Could your child’s vision be affecting his/her ability to read, write or learn? It’s not just about a child failing. Many bright children perform below their potential because they are being limited by their vision issues. These vision issues could include the need for glasses as well as poorly developed visual skills.
The following survey has been tested nationwide. If your child totals 20 or more points on the survey, then he/she is at a much greater risk for vision affecting academics. Visit the following link to check if your child may be affected by undiscovered vision issues: https://goo.gl/forms/rFnkCBreFBdKNjJy2
20/40 visual acuity is a common pass-fail mark for vision screenings. Visual acuity testing measures the absolute smallest letter size that a person can see at a specific distance. This testing of eyesight is different than sustainable acuity. Sustainable acuity is the eyesight level at which a person can comfortably and easily read for an extended period of time. A common rule-of-thumb is that a student’s visual acuity should be three times better than the size of the words that are being read in order to read comfortably for an extended period of time. This means in order to read a typical 8th grade book comfortably for an extended period of time, a student should have 20/20 eyesight. In order to read a typical 4th grade book comfortably, a child should have approximately 20/25 acuity. Someone who only has 20/40 eyesight would only comfortably be able to sustain reading print that is the size of newspaper sub-headlines or a typical 1st – 3rd grade book. When a child becomes uncomfortable, he/she will often be more easily distracted while reading.

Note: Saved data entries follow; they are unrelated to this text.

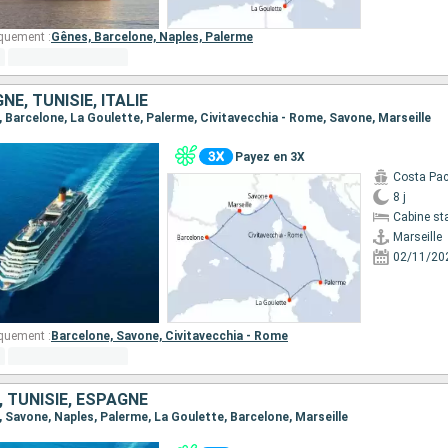
quement :
Gênes,
Barcelone,
Naples,
Palerme
E, TUNISIE, ITALIE
le, Barcelone, La Goulette, Palerme, Civitavecchia - Rome, Savone, Marseille
Payez en 3X
Costa Pac
8 j
Cabine st
Marseille
02/11/20
quement :
Barcelone,
Savone,
Civitavecchia - Rome
, TUNISIE, ESPAGNE
le, Savone, Naples, Palerme, La Goulette, Barcelone, Marseille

There are other visual skills that can affect sustainability of reading. Some children, even if they can see 20/20, have a difficult time reading for lengthy periods of time or reading at a proper rate because of poorly developed visual skills. Visual acuity, though, is a contributor to decreased reading rates. If a child is only seeing 20/40, please schedule an eye exam for him/her.

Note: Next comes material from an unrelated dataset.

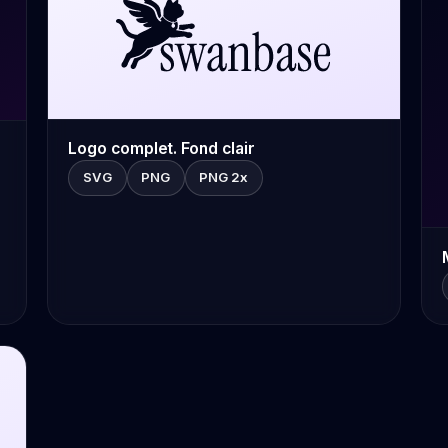
Logo complet. Fond clair
SVG
PNG
PNG 2x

Students improved by more than 20 percentage points on their achievement testing when given eyeglasses that corrected for their previously undetected farsightedness. In this clinical study involving three public schools in New York, undetected hyperopia and poor fine eye movements were shown to be related to poor academic performance. The study showed that both undetected farsightedness and poor fine eye movements were more commonly found in students who were performing in the bottom 25th percent of their class. This study did not address improving the poor fine eye movements.
In another study involving 782 elementary students in Iowa, the authors found that students with uncorrected farsightedness scored significantly lower on their reading achievement test scores. The effects of uncorrected farsightedness on reading was again shown in a study involving 1298 eight-year old students in Wales. Students with uncorrected farsightedness scored significantly worse on the national assessment of literacy than those who did not have the same vision problem.

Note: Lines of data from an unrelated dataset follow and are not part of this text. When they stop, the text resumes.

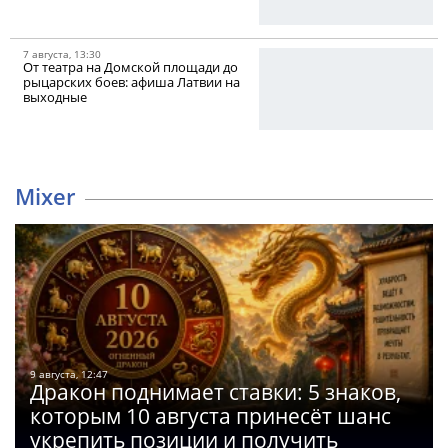
7 августа, 13:30
От театра на Домской площади до
рыцарских боев: афиша Латвии на
выходные
Mixer
9 августа, 12:47
Дракон поднимает ставки: 5 знаков,
которым 10 августа принесёт шанс
укрепить позиции и получить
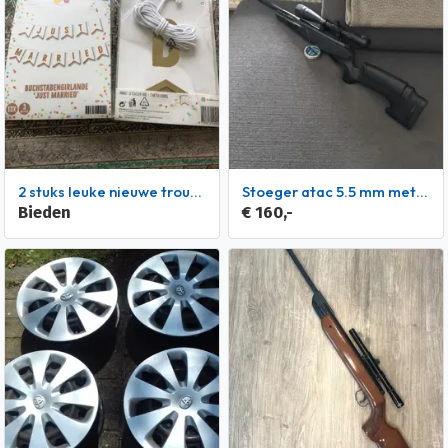
2 stuks leuke nieuwe trouw slingers- trouw foto albumpje
stoeger atac 5.5 mm met scope
Bieden
€ 160,-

These clinical studies, and others, show that uncorrected farsightedness can have a negative effect on reading. Correction of previously undiagnosed farsightedness can have a positive effect on reading. There are many different factors that can affect academics. Even within vision, there are more issues than farsightedness that can affect a child’s ability to read, write and learn. However, since farsightedness is relatively easy to correct, it is important for any child starting school or any child who may be struggling at school to have a yearly eye exam with a licensed eye doctor. If further help is needed, then the proper follow-up testing or referrals can be made. Farsightedness is easily missed during school or pediatrician vision screenings that only test for distance eyesight and simple eye alignment.